The Minister of the Economy and Finance made a statement on the G7 finance ministers’ meeting, which was held in London on 10 and 11 May under Britain’s presidency.

The G7 discussions, which follow those of the Washington G20 finance ministers’ meeting of 18 and 19 April 2013, allowed us to continue rebalancing the economic policy approach on growth and fiscal consolidation. In a context where financial tensions are relatively calmed, but where recovery prospects remain unequal between the G7 countries’ economies, significant points of agreement were noted. The balance of priorities between growth and employment on the one hand, and fiscal consolidation as part of medium-term strategies rooted in structural adjustment management on the other, now addresses the wishes expressed by France.

The G7 consolidated the progress on fighting banking secrecy, tax havens and tax avoidance. France recalled her priorities: the adoption of the automatic information exchange as a new European and global standard; fighting tax base erosion, particularly in the digital world; fighting the opacity of legal entities, such as trusts, and fighting for beneficial owners to be identified; fighting money laundering, and the general implementation of transparency obligations, country by country, beyond the banking sector. The joint guidelines are in line with these priorities and the wish to achieve a commensurate level of progress on all these issues, at European and international levels.

Finally, the G7 meeting provided an opportunity for detailed discussion of the progress of financial regulation. Its members renewed their determination to implement the G20’s agenda and principles. Among other things, they debated the principles to be applied to the resolution of banking crises, in parallel with the discussions under way on the draft European directive, one of the essential components of the banking union project.
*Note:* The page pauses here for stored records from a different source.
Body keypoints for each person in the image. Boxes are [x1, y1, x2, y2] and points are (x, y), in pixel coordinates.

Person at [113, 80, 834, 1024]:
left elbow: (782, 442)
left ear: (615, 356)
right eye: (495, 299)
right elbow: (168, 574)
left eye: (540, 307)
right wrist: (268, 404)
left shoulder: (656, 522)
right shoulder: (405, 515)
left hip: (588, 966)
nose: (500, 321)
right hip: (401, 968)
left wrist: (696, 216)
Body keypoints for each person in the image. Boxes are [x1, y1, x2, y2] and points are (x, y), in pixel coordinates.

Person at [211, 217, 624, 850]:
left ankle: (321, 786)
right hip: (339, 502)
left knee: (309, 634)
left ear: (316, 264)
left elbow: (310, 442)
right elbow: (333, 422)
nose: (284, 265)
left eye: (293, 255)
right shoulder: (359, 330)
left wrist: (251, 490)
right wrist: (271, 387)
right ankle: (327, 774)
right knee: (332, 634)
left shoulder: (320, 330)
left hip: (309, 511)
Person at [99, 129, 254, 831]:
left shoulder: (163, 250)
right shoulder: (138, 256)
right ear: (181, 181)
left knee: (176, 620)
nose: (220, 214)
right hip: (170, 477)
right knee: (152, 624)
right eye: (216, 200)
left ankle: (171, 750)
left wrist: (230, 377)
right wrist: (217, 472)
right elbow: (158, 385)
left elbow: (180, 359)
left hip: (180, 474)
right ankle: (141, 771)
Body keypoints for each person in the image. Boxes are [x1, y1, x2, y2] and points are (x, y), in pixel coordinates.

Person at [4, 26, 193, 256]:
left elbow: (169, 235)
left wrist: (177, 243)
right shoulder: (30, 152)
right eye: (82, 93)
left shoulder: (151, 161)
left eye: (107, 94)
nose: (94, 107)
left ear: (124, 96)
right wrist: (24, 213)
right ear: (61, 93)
The G7 meeting allowed us to talk about issues which are at the heart of the global governance of economic policies. In this way it contributed to preparing the forthcoming European and international meetings: the European Council of 22 May, the G8 summit in Lough Erne on 17 and 18 June under Britain’s presidency, the European Council of 27 and 28 June and the G20 summit in St Petersburg on 5 and 6 September under Russia’s presidency. It was an important sounding board for the positions France promoted with conviction. (...)./.